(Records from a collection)

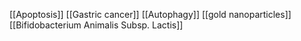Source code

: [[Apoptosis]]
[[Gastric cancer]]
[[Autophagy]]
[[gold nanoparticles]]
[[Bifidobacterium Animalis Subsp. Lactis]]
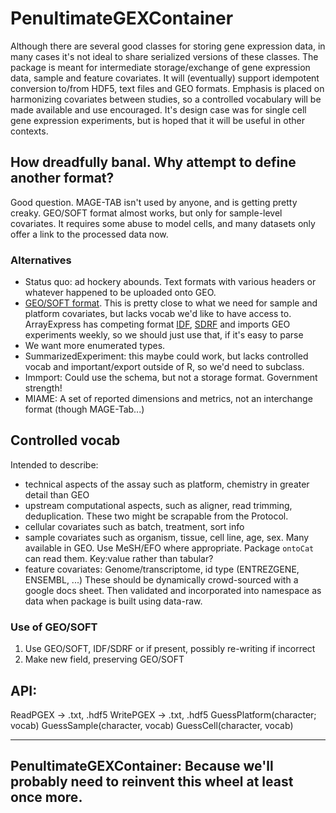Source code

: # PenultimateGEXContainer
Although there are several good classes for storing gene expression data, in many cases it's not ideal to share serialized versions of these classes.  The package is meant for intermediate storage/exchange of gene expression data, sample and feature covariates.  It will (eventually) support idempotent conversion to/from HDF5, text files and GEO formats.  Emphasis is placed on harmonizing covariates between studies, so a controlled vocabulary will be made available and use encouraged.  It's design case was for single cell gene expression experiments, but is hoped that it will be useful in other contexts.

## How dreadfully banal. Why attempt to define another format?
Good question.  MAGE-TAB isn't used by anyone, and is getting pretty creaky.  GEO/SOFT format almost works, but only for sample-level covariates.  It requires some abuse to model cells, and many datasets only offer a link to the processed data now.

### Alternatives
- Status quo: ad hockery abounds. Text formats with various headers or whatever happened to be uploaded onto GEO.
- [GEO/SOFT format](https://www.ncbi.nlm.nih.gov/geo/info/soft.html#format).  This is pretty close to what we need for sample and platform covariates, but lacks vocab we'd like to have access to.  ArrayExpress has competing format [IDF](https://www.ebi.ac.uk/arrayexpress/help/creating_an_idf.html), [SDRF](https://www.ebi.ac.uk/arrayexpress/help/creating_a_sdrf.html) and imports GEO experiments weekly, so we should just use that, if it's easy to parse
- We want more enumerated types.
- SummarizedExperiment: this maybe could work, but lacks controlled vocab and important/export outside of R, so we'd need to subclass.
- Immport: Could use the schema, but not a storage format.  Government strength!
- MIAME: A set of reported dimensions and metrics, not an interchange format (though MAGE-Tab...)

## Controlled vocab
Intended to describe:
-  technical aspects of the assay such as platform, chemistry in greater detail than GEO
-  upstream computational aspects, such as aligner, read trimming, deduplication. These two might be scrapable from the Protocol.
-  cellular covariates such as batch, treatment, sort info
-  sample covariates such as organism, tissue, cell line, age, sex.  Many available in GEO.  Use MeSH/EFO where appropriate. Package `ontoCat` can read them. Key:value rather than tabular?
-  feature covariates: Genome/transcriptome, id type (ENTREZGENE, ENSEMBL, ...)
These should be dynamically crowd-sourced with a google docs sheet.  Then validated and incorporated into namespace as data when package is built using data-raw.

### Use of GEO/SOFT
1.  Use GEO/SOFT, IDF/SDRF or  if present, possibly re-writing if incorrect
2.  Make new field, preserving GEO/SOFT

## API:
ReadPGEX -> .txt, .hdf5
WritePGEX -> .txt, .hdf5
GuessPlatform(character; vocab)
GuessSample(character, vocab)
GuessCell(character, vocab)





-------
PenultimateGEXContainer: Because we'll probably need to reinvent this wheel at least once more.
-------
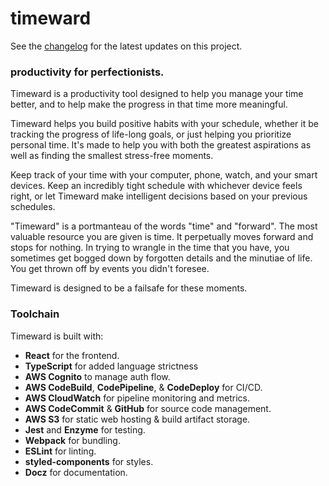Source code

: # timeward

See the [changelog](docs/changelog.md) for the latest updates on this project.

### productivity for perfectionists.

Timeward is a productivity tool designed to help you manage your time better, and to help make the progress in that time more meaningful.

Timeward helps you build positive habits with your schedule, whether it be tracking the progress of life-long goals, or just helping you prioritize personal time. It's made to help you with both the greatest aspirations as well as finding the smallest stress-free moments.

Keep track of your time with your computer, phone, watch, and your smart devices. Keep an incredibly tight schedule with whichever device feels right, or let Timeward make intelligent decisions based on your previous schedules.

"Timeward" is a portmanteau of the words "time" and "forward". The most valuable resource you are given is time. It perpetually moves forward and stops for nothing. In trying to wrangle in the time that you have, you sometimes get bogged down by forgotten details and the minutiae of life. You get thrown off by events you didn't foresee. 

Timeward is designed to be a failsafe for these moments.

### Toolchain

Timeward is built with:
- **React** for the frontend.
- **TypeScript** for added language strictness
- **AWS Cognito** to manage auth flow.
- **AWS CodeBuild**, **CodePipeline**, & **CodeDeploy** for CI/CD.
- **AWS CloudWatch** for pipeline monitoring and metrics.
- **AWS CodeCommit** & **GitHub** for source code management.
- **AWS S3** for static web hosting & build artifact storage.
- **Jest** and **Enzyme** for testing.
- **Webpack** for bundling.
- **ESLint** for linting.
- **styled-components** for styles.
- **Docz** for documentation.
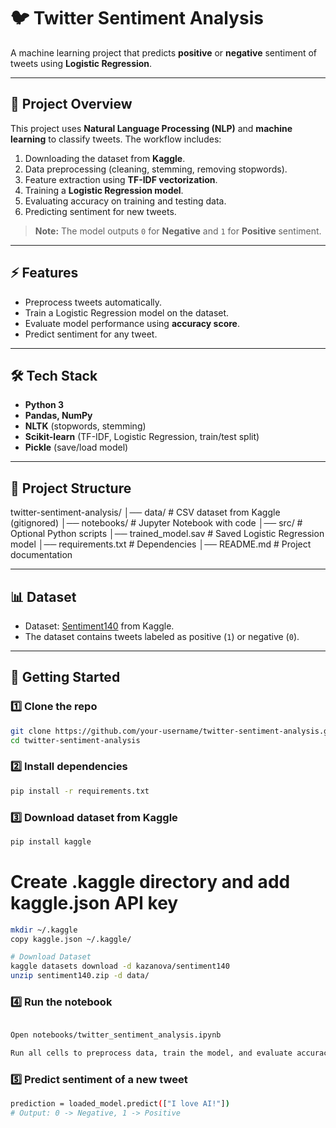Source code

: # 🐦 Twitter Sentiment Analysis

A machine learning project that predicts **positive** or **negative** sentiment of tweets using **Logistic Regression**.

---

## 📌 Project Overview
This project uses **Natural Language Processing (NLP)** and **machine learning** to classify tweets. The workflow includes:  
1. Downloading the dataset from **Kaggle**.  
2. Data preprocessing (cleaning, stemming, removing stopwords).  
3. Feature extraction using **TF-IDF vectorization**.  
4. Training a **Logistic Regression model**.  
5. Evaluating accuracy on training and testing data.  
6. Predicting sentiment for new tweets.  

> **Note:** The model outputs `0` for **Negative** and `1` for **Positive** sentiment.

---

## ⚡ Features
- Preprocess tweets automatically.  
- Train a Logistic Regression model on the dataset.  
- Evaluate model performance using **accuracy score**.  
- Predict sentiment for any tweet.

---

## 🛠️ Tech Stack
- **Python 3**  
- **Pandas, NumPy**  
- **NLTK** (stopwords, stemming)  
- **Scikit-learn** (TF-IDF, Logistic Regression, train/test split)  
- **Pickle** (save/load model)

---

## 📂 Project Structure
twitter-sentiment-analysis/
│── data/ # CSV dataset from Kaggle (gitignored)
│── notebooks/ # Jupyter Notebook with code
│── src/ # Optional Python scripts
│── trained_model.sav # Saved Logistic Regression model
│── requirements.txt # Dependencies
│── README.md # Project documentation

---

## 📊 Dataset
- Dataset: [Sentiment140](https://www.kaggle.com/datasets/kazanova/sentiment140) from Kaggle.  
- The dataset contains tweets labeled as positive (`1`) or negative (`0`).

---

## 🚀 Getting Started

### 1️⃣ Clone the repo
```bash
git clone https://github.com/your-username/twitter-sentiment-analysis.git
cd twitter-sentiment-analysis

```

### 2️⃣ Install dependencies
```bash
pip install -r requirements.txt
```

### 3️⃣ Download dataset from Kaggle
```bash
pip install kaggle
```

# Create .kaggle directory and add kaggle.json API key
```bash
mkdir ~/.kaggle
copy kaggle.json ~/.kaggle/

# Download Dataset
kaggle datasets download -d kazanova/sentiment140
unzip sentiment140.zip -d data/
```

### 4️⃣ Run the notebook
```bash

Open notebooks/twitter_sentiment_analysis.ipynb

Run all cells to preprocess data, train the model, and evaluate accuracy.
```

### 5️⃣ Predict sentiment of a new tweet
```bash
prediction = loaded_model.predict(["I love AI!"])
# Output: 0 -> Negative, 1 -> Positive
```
---
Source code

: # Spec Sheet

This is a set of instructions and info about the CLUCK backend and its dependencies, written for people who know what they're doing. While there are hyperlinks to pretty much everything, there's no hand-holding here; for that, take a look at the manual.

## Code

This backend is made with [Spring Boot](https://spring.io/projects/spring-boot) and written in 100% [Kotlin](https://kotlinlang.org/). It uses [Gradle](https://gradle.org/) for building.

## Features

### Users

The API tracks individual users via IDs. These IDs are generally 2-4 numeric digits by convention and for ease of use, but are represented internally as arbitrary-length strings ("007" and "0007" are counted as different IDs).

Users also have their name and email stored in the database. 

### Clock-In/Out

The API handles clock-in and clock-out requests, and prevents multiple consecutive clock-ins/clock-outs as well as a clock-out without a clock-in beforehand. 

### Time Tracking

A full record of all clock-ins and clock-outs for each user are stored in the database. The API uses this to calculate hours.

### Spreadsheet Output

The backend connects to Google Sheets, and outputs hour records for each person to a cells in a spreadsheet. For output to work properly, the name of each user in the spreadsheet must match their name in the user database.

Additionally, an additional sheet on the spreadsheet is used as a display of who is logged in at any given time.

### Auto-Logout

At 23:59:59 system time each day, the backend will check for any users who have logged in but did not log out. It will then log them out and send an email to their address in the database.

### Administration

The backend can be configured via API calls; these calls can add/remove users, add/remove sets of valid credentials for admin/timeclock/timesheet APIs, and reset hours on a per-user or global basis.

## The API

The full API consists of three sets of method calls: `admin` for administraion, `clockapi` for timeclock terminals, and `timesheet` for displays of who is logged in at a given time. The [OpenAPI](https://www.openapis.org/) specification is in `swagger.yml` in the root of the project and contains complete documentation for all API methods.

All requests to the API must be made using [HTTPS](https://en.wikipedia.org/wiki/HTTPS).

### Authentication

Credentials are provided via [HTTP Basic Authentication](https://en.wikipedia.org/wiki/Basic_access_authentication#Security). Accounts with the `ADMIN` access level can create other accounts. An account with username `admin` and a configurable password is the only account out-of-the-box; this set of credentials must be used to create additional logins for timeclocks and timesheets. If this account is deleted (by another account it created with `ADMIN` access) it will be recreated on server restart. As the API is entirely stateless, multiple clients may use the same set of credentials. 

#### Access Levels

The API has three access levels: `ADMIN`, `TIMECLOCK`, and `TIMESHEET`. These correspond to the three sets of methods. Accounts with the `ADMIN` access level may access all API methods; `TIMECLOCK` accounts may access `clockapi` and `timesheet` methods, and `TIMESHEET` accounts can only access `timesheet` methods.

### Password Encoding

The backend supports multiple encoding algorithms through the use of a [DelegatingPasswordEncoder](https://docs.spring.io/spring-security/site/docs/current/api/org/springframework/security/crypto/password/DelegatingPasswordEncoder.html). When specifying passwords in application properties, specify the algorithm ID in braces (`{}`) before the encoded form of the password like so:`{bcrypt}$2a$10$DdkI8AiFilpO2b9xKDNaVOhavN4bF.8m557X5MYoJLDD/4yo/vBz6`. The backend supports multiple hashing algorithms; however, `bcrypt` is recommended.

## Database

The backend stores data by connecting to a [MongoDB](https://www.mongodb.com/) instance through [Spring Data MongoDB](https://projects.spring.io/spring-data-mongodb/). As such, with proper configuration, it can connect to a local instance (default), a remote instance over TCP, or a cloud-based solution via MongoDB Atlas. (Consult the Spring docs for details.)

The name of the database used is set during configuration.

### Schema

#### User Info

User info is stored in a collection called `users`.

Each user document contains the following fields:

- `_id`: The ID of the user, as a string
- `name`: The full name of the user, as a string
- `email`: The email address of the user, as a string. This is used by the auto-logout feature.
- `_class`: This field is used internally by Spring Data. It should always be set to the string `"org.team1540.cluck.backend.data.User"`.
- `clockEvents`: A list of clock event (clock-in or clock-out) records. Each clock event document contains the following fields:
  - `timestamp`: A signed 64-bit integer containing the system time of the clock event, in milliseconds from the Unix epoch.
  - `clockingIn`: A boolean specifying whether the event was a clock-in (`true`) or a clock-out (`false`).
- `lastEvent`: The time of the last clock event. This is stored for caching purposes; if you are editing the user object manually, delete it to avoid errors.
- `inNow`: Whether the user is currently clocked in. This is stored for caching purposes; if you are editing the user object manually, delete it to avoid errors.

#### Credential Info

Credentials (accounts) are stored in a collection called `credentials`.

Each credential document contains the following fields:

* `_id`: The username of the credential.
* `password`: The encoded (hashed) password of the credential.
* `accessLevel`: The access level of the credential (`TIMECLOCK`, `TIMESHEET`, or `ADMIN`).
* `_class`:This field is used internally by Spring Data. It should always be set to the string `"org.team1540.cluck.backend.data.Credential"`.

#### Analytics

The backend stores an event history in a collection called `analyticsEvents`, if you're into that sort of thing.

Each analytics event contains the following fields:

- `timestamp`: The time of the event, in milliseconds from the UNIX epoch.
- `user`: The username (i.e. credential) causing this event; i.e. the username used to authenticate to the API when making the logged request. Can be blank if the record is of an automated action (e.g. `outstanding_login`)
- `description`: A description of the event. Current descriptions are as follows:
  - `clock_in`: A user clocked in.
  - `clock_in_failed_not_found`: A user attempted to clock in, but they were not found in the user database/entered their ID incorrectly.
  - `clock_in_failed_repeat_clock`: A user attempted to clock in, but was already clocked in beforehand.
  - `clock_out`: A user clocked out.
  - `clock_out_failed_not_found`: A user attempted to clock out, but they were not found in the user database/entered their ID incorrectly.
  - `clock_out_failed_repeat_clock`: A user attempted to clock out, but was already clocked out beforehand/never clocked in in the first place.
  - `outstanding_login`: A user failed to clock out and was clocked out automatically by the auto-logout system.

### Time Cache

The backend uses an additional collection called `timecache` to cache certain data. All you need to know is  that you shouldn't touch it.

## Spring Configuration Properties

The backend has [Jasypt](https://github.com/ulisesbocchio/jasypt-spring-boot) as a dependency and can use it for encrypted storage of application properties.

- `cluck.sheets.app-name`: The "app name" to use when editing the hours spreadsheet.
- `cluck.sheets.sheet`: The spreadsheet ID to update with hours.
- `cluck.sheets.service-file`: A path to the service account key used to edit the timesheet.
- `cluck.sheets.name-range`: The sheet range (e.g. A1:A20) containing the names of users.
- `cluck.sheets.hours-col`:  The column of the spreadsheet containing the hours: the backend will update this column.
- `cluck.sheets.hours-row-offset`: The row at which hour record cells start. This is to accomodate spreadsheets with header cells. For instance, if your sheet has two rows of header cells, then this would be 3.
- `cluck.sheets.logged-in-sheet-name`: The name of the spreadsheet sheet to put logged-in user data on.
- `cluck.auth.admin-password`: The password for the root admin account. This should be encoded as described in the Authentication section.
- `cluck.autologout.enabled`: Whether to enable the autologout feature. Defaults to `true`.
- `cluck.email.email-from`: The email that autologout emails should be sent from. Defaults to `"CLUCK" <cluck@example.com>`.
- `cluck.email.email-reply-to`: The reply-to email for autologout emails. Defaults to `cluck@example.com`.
--
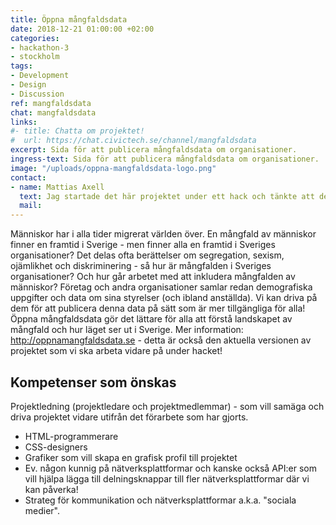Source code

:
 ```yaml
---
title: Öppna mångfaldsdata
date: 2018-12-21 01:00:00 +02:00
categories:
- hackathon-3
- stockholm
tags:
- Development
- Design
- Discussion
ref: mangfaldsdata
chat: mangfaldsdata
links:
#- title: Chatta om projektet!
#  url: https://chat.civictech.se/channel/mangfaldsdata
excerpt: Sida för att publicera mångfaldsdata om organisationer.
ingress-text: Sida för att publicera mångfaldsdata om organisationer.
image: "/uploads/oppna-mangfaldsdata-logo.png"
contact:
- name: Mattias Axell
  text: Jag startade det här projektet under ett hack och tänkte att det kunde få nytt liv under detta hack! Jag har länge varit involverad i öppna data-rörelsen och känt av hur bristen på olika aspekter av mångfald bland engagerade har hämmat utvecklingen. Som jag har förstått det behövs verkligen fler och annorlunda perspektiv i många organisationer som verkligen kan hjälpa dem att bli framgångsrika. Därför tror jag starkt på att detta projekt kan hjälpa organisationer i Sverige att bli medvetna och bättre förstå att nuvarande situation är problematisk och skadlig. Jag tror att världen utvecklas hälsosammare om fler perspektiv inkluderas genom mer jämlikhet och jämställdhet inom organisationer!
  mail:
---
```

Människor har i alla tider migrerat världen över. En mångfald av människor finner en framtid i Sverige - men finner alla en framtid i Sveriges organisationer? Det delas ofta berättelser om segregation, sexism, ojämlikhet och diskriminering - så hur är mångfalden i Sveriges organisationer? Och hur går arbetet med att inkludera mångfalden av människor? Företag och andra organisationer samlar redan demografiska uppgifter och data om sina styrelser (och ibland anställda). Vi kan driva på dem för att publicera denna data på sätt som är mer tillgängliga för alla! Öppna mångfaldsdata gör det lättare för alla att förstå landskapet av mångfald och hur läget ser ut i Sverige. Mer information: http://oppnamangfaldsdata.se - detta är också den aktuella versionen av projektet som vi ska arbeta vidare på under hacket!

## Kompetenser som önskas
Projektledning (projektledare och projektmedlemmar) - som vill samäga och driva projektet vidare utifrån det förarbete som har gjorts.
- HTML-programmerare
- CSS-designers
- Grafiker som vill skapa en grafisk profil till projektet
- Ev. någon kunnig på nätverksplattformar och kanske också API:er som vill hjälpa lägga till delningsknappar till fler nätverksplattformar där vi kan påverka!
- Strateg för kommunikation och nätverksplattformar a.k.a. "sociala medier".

▸ **YOUR OBJECTIVE**:
Above are the records; please give again, exactly and in full, only the lines that run from the line with "Timeward is built" through the line with "## 📌 Project Overview", with no pictures.

▸ **SOLUTION TO THIS PROBLEM**:
Timeward is built with:
- **React** for the frontend.
- **TypeScript** for added language strictness
- **AWS Cognito** to manage auth flow.
- **AWS CodeBuild**, **CodePipeline**, & **CodeDeploy** for CI/CD.
- **AWS CloudWatch** for pipeline monitoring and metrics.
- **AWS CodeCommit** & **GitHub** for source code management.
- **AWS S3** for static web hosting & build artifact storage.
- **Jest** and **Enzyme** for testing.
- **Webpack** for bundling.
- **ESLint** for linting.
- **styled-components** for styles.
- **Docz** for documentation.
Source code

: # 🐦 Twitter Sentiment Analysis

A machine learning project that predicts **positive** or **negative** sentiment of tweets using **Logistic Regression**.

---

## 📌 Project Overview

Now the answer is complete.